Mes rêves, je les garde au cœur pour être un homme debout.
Il y a longtemps, quand la jeunesse m’avait mis en quarantaine, je chantais encore mes vingt ans, mais maintenant, que chanter ?
Parfois un rire m’enchante, il a 8 ans et pas toutes ses dents,
d'autres fois les dizaines se cumulent et l’on a plus toutes ses dents.
Le miroir m’effraie.
Pourtant  je me fraie un chemin, j’avance au cri des crécelles, j’habite les jardins de la marge. Je ris, j’avance, j’attends ces lendemains où galopent les souvenirs, je lessive les rancunes car le malheur est fidèle à ceux qui le chantent. Je ne ressasse rien, hier n’est pas demain.
Si chaque jour je renais dans la chaussure de mes mots c’est que demain reste un mot du futur.
Je ne vais plus au miroir pour me voir, j’y vais pour rechercher celui que je serai.

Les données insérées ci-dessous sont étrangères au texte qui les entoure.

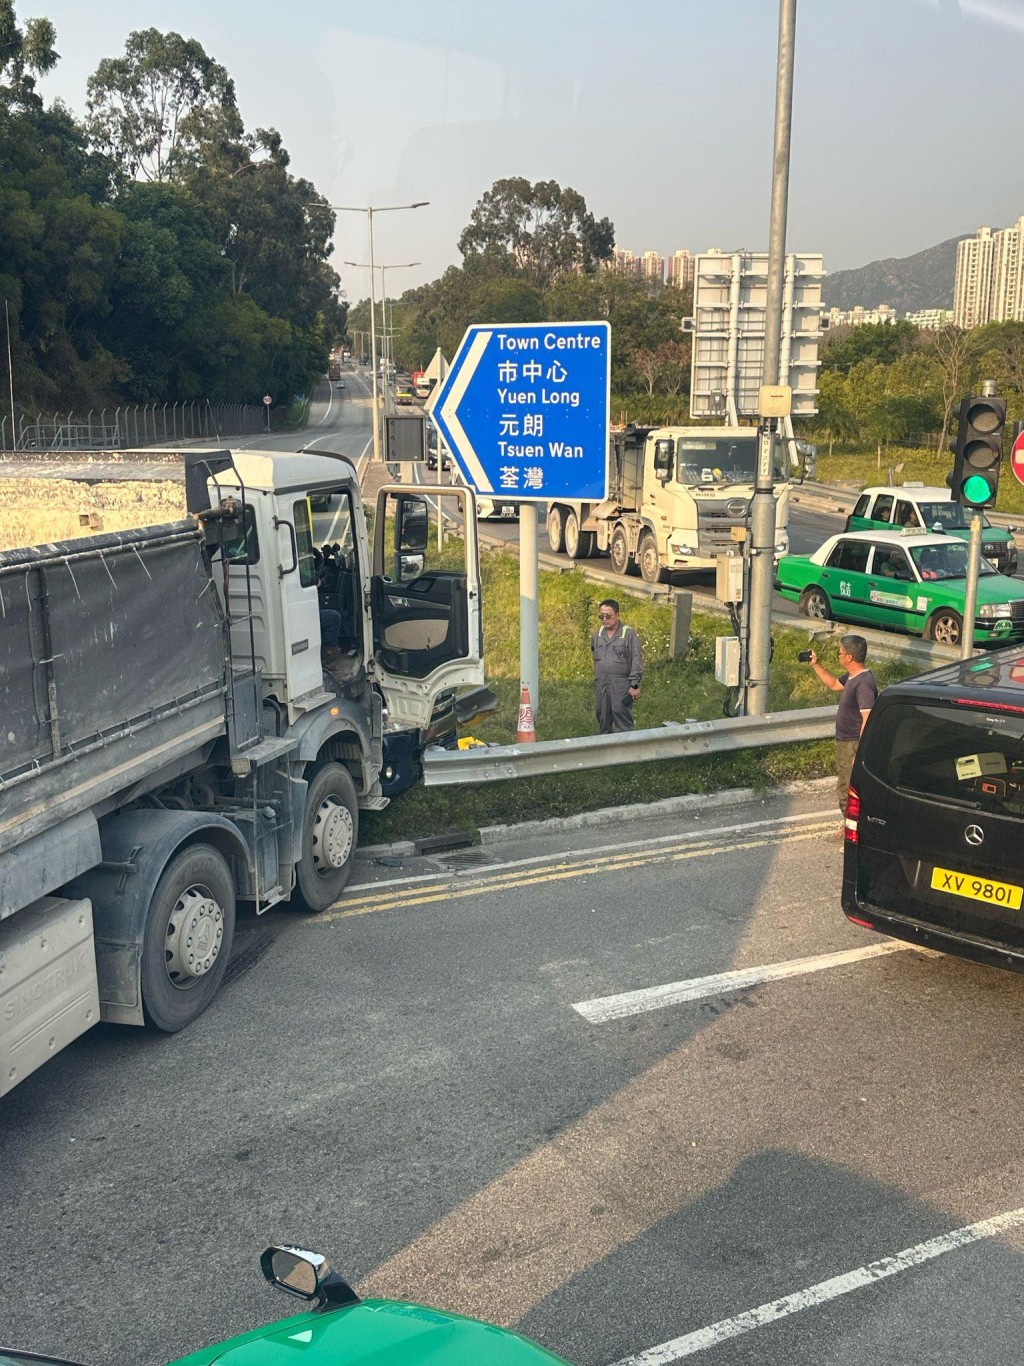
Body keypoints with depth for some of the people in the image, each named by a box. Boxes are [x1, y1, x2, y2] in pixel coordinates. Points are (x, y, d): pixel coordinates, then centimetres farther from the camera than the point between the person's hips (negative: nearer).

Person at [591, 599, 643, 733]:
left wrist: (634, 685, -14)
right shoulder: (597, 634, 10)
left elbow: (637, 660, -10)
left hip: (621, 687, -5)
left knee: (623, 721, -6)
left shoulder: (628, 634, -7)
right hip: (601, 686, 5)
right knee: (603, 720, 12)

Mes yeux, s’ils ont fermé mes vieilles douleurs, n’ont rien oublié de ceux que j’ai aimés, rien des rires d'enfants sur les chemins qui vont. Je les parcours en sautillant, je m’y prélasse,  je m’y attarde, m'y reconstruis. Je recrée un monde de soleils, de petites joies et de caramels mous. Je parle à mes mots sans dictionnaire, je les veux nus, simples comme le regard des pauvres gens car nul ne me ressemble plus. Fini l’orgueil, j’ai appris à pleurer, à demander sans exiger, j’ai appris à aimer sans vouloir de retour.
Il m’importe moins d’être que de vous savoir là. Je ne suis qu’une nuée de mots que la rumeur boira jusqu’à ce que le vent m’emporte.
Si les passions sont belles dans l’alphabet des jours, si elles sont douces-brûlantes au registre des mémoires, c’est aux blessures que l’on apprend que le précieux n’est pas dans le feu mais dans les cendres chaudes de fins de journées, là où les mains et les cœurs se réchauffent aux rires d’enfants. Le reste n’est qu’embrasements,  rien de durable pour le bonheur de vivre.
Seule la tendresse me rend la vie indispensable et  si je ne  suis qu’un homme qui passe, je sais qu'elle seule bâtit l’amour.
 
Je sais, quand tout s’en ira, il me restera encore la mémoire d’un chat.